These are chat archives for nextflow-io/nextflow

16th
May 2019
Rad Suchecki
@rsuchecki
May 16 00:20
you can retry a few time to account for glitches then ignore e.g. :
errorStrategy { task.attempt < 3 ? 'retry' : 'ignore' }
Laurence E. Bernstein
@lebernstein
May 16 01:47

I have the following processes:

process '14A_signal_completion' {
  output:
    file "${sampleName}.completed" into completion_file_ch
  script:
  """
    echo "Status            : Successful" >> ${sampleName}.completed
  """
}

process '15A_collect_results' {
  input:
    file "*.completed" from completion_file_ch.collect()
  output:
    file "${analysisId}.completed" into collection_ch
  script:
  """
    python doStuffWithFiles.py
  """
}

But it seems that the input specification does not stage the files so I am unable to access all my completion files. What am I doing wrong?

evanbiederstedt
@evanbiederstedt
May 16 02:14

@rsuchecki

you can retry a few time to account for glitches then ignore e.g

This is a good idea! Thanks! However, it still makes debugging a bit tricky, as ignore means that the (failed) outputs to this step will move downstream. If that one sample "stopped" (but the other successful samples continued), it would help the NF user know exactly where the error occurred, and debug precisely there. Does this make sense?

Otherwise, I'll give errorStrategy { task.attempt < 3 ? 'retry' : 'ignore' } a shot, thanks!

Laurence E. Bernstein
@lebernstein
May 16 02:23
@evanbiederstedt What you are describing is EXACTLY what I am tackling with my solution. I use 'ignore' and then afterScript to run a script which logs information into a status file including what is the current step. If you then look at that status file later you can see what was the last step that completed (successfully or not) and any error that occurred if you cat the .command files into your output.
Rad Suchecki
@rsuchecki
May 16 02:57
I think you should also have the info on failed tasks in HTML report as well as in the trace https://www.nextflow.io/docs/latest/tracing.html @evanbiederstedt

@lebernstein perhaps I don't get the problem, a simplified version of your code seems to work:

process '14A_signal_completion' {
  input: 
      val sampleName from Channel.from(['A','B','C'])

=======

Action item:
Output the passage of the chat archive between "This is a good" and "this make sense?", inclusive, reproducing it verbatim. Answer using only the information contained in the chat archive.

=======

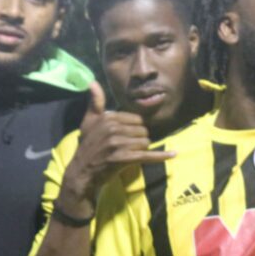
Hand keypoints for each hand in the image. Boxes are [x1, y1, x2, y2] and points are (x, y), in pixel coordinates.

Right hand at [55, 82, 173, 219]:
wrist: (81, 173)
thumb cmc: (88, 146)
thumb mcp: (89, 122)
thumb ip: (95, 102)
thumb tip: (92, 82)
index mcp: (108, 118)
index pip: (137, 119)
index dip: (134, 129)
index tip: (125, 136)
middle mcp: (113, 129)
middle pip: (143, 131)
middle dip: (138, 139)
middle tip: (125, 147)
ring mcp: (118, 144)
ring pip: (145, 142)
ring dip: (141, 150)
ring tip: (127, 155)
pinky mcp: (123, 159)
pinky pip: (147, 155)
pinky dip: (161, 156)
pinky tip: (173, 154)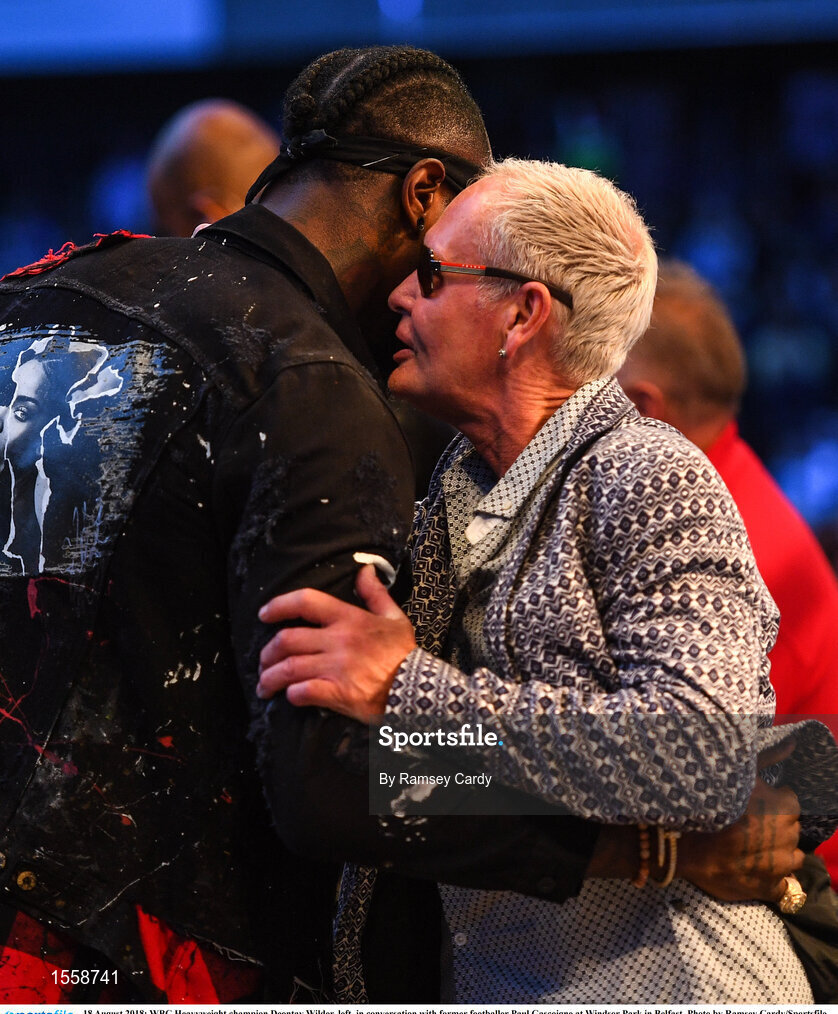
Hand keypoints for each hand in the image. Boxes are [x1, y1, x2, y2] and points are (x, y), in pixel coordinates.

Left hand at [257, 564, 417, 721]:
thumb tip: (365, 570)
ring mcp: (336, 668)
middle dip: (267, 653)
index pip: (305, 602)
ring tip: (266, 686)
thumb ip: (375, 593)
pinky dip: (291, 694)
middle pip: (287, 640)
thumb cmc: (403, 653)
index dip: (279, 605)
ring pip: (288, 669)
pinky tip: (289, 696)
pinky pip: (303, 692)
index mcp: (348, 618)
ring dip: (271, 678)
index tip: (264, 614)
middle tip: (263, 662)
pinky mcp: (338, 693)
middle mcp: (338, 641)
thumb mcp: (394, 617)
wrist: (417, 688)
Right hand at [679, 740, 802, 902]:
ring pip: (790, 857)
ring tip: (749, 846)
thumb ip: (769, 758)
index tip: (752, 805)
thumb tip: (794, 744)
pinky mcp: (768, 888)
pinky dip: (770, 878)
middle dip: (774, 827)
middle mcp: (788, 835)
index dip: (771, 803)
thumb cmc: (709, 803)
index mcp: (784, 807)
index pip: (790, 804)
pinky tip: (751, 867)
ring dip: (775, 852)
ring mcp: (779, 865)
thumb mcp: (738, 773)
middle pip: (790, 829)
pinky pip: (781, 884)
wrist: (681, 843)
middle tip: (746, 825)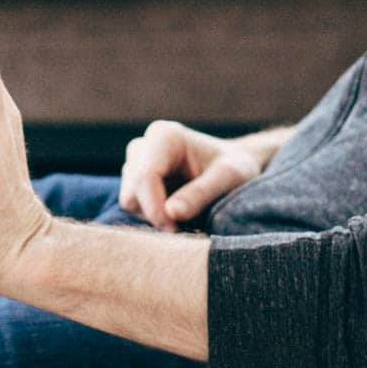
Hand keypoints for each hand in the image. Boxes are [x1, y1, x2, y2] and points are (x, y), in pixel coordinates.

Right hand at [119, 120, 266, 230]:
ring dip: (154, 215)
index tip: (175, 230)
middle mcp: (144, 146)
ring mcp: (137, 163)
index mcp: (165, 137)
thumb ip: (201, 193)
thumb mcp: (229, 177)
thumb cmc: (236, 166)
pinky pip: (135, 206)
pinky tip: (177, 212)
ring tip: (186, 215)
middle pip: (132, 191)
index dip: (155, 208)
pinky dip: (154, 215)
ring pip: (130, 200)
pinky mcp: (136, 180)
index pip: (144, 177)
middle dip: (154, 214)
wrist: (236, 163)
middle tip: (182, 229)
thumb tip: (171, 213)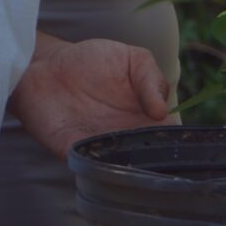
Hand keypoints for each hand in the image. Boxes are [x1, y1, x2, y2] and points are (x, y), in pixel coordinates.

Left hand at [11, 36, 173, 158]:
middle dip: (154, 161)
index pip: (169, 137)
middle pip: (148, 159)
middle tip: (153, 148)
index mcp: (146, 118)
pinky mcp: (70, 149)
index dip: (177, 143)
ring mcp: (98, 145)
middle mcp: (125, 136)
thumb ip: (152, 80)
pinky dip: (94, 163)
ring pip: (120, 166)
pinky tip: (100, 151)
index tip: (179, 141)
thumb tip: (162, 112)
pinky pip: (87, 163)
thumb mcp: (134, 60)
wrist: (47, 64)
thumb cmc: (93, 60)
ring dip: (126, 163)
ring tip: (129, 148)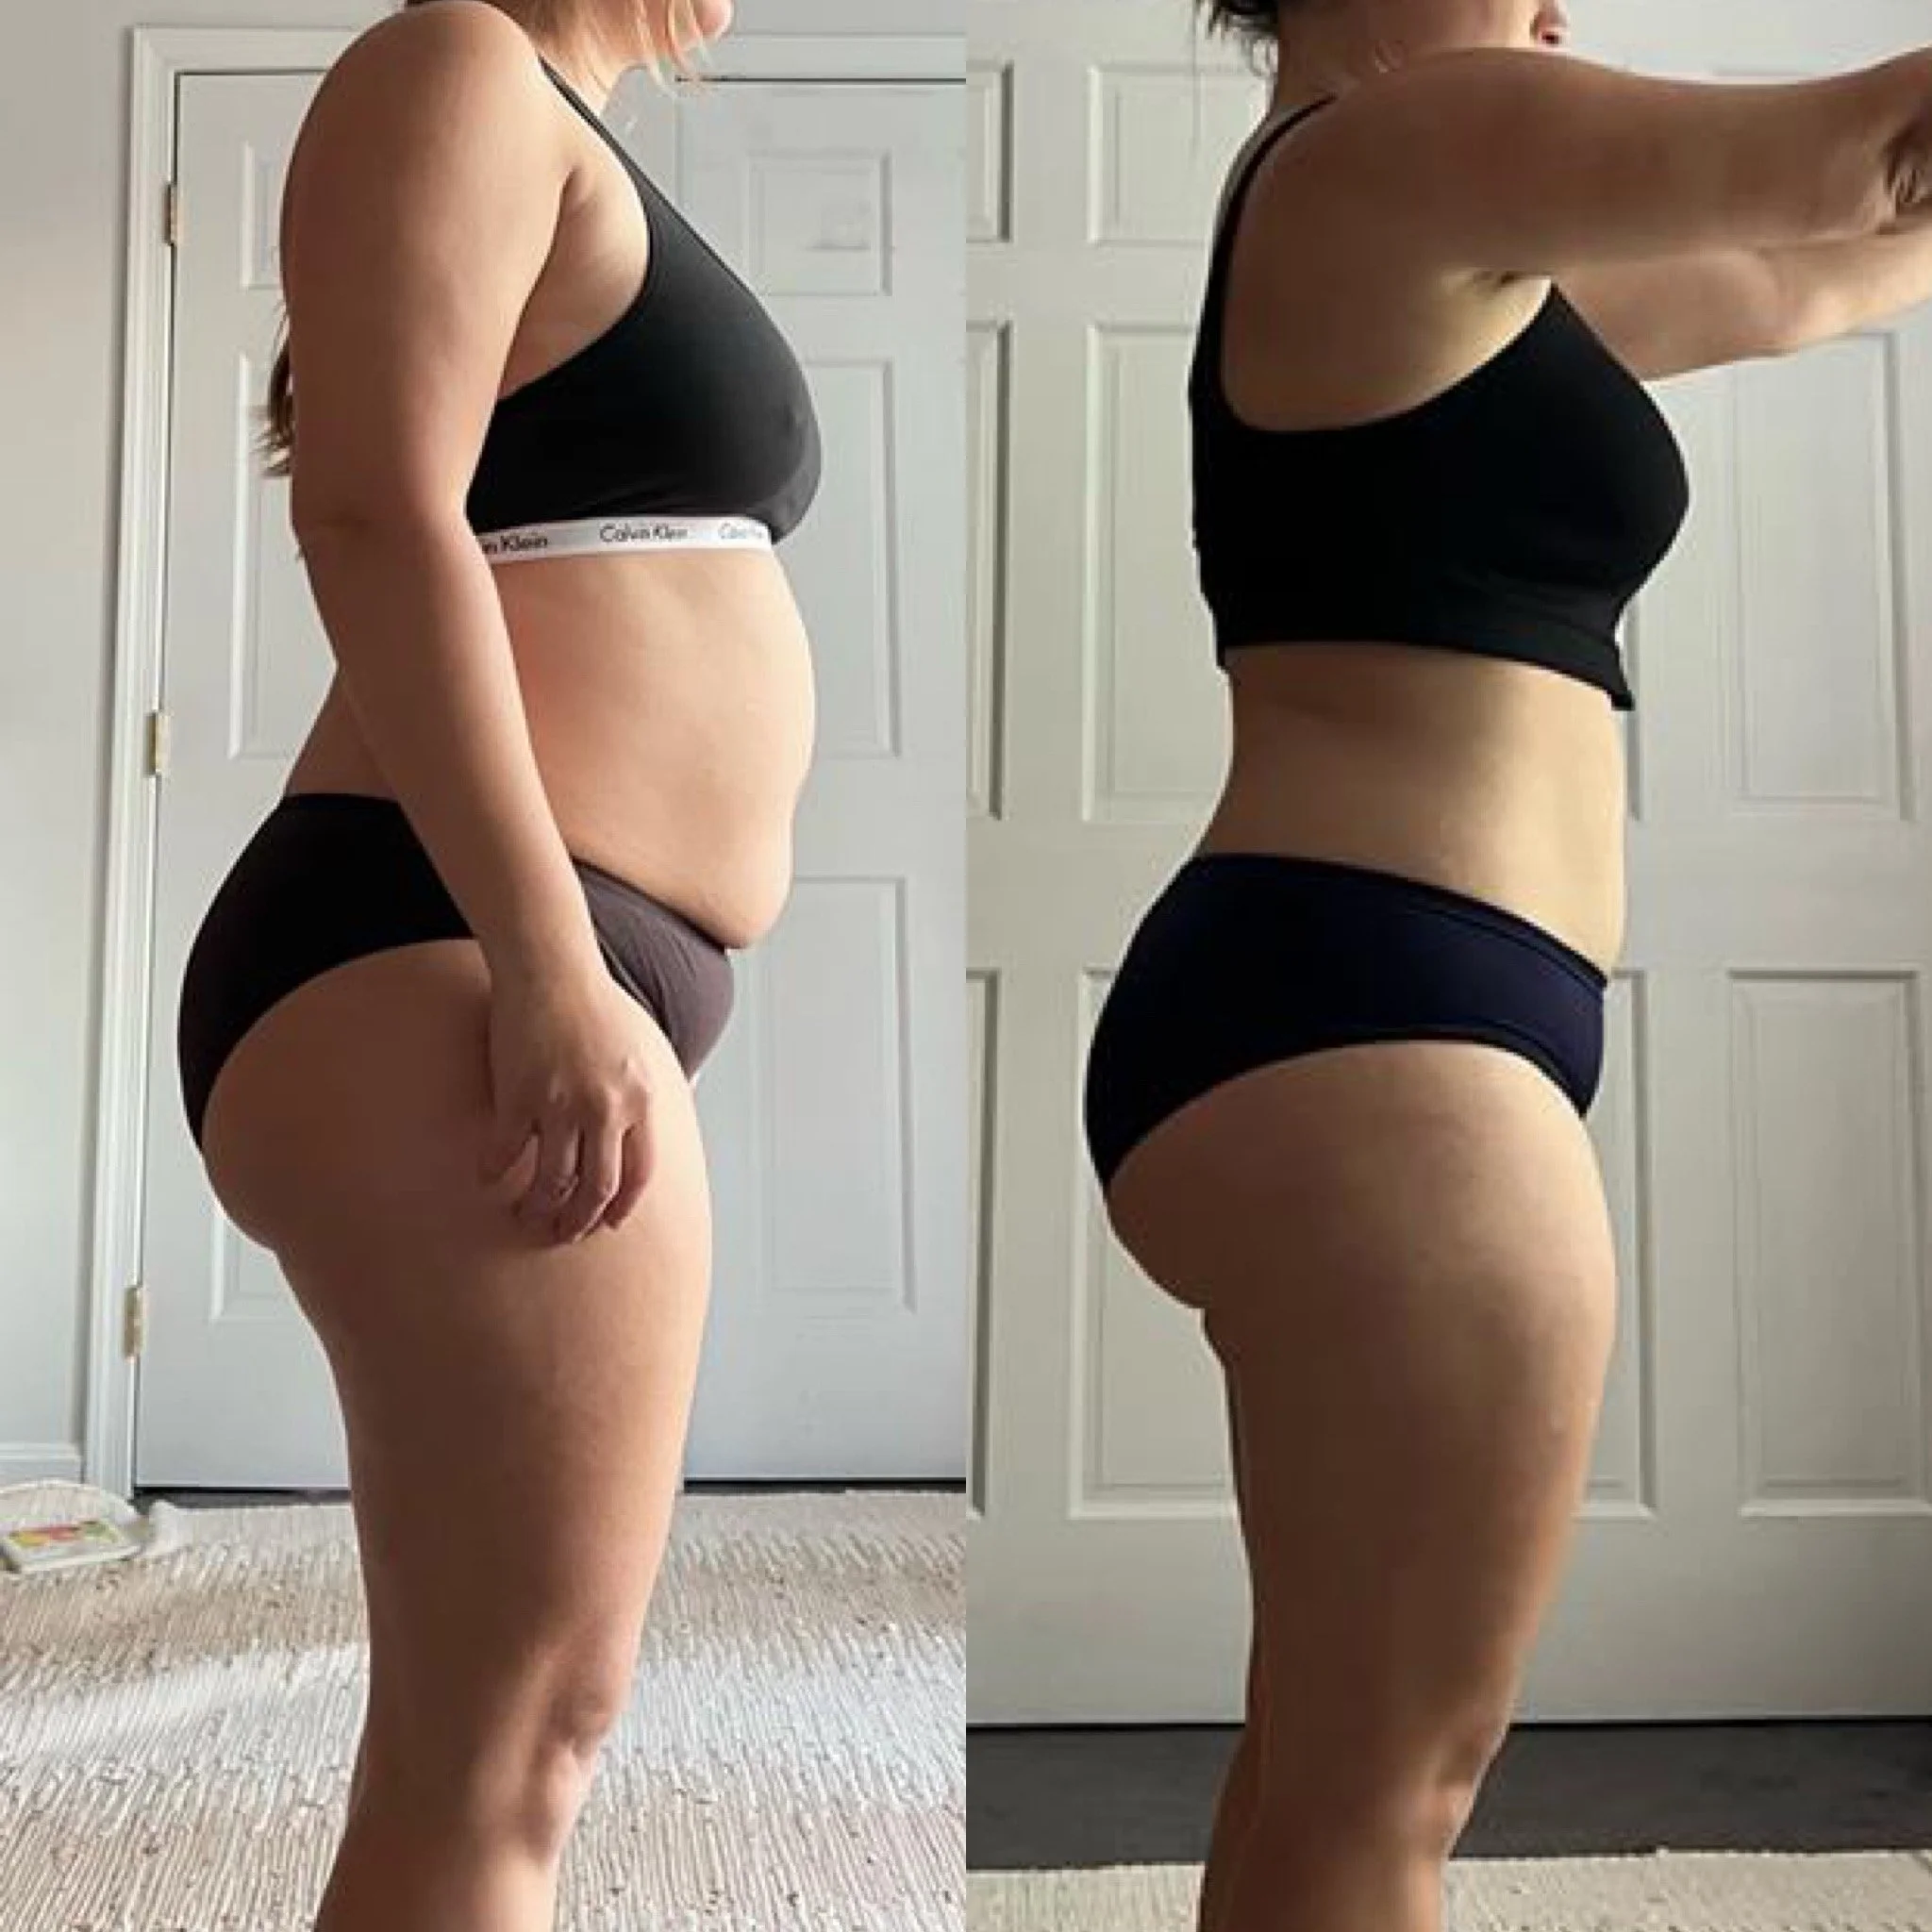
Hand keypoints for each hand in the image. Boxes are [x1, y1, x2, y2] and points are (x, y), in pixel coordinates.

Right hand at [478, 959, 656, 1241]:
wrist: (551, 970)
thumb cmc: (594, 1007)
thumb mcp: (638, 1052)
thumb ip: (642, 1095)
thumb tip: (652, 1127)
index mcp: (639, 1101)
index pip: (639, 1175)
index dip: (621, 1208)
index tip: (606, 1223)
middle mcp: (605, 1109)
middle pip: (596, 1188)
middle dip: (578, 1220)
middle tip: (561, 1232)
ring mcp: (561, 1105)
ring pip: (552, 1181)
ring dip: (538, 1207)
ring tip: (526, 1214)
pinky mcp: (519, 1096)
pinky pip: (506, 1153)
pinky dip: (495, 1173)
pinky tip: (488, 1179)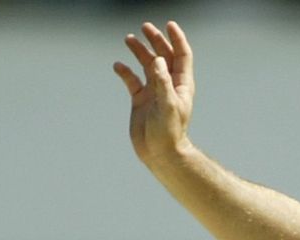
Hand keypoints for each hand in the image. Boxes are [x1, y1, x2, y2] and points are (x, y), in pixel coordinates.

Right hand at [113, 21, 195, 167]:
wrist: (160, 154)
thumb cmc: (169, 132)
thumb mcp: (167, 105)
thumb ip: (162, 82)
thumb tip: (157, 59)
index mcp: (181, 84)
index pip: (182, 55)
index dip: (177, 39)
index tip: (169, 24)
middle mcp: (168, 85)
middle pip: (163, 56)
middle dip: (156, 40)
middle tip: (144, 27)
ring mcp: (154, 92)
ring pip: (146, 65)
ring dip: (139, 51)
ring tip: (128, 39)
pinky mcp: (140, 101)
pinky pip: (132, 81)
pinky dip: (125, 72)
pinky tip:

=======

Answer area:
This is a good idea! Thanks! However, it still makes debugging a bit tricky, as ignore means that the (failed) outputs to this step will move downstream. If that one sample "stopped" (but the other successful samples continued), it would help the NF user know exactly where the error occurred, and debug precisely there. Does this make sense?